The Nigerian National Petroleum Corporation, NNPC, has painted a very gloomy fortune for Nigeria’s economy, as it disclosed that the country’s crude oil and gas reserves were fast depleting.
The NNPC which made the statement in Abuja on Monday, October 3, 2016 appealed to oil and gas exploration companies, professionals and other stakeholders to focus on increasing the nation’s oil and gas reserve base to match national aspirations to increase oil production.
Group managing director of the NNPC, Maikanti Baru, who disclosed this when the Nigerian Association of Petroleum Explorationists, NAPE, hosted him in Abuja, also expressed readiness of the NNPC to partner with stakeholders in the oil and gas industry to grow the nation’s fast depleting reserves in order to increase productivity in the petroleum sector.
It was also revealed that the country’s drive for industrialization risks is being truncated, as Baru stated that the country’s aspirations were to increase oil production to four million barrels per day and meet gas demand of 15 billion standard cubic feet per day, bscfd, by 2020, required for industrialization and consumption.
“Our national gas demand forecast to year 2020, domestic plus export, indicates a rapid growth to 15 billion Standard Cubic Feet per day (bscfd), meaning current reserves level can only sustain that production for 35 years, if we do not increase the 2bscfd gas reserves base which require three trillion cubic feet (tcf) to replace production yearly.”

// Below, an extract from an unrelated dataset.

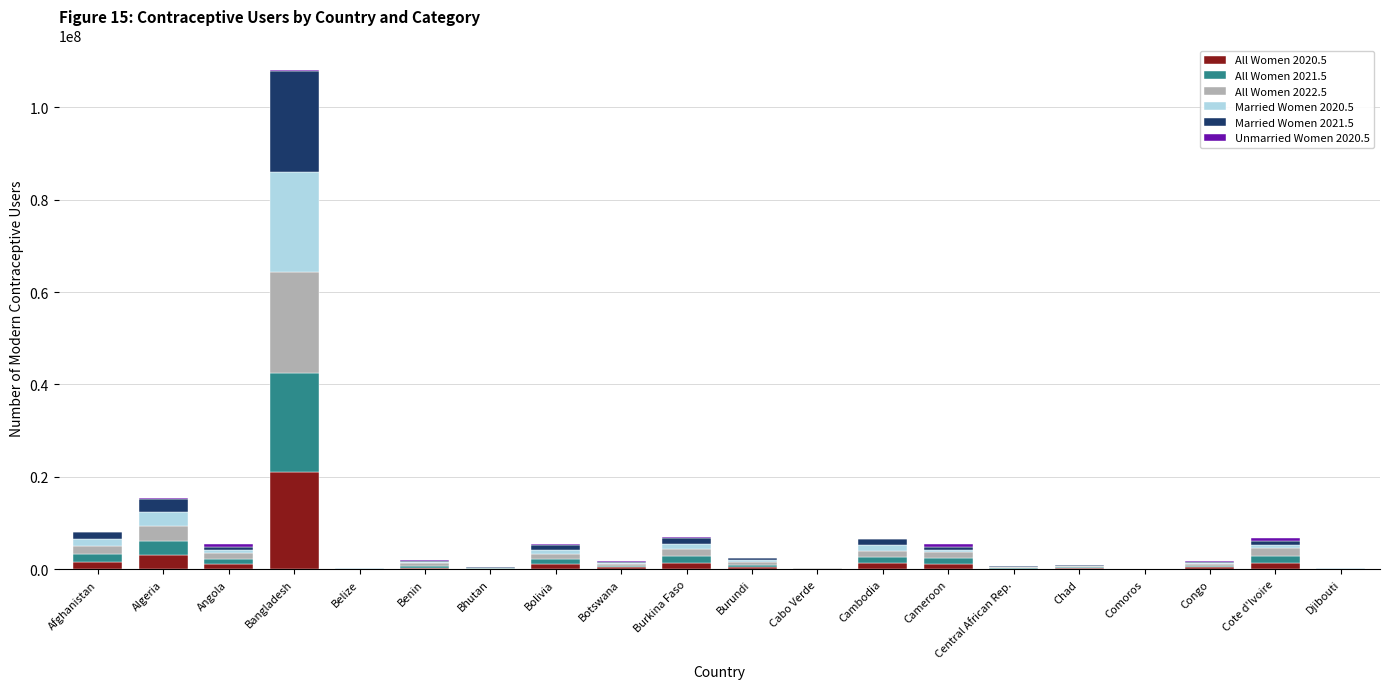

At which category is the sum across all series the highest?

Bangladesh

“Less than three per cent of all oil wells drilled in the Niger Delta Basin, both onshore and swamp, were deeper than 15,000 feet, adding that a greater number of these wells had not gone beyond the 10,000 feet as a high pressure regime seemed to be a limiting factor.

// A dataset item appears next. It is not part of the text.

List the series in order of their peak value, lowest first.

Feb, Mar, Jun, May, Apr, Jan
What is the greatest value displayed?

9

“Some of our earlier drilled non-commercial holes could be turned around if we deploy requisite technologies; we need to change our perspective of risk as technology is advancing.”
“The 2016 national average oil production of 1.9 million barrels was low, partly due to oil infrastructure vandalism. There’s a need for stakeholders to share data and use common available resources to reduce cost of operations in the area of rig-sharing, vessel sharing and synergy in projects development. This had become even expedient in this era of low oil prices and security challenges.
“The NNPC was progressing in exploration efforts in the Chad Basin, the Benue trough and other frontier basins to shore up the reserve base of the country.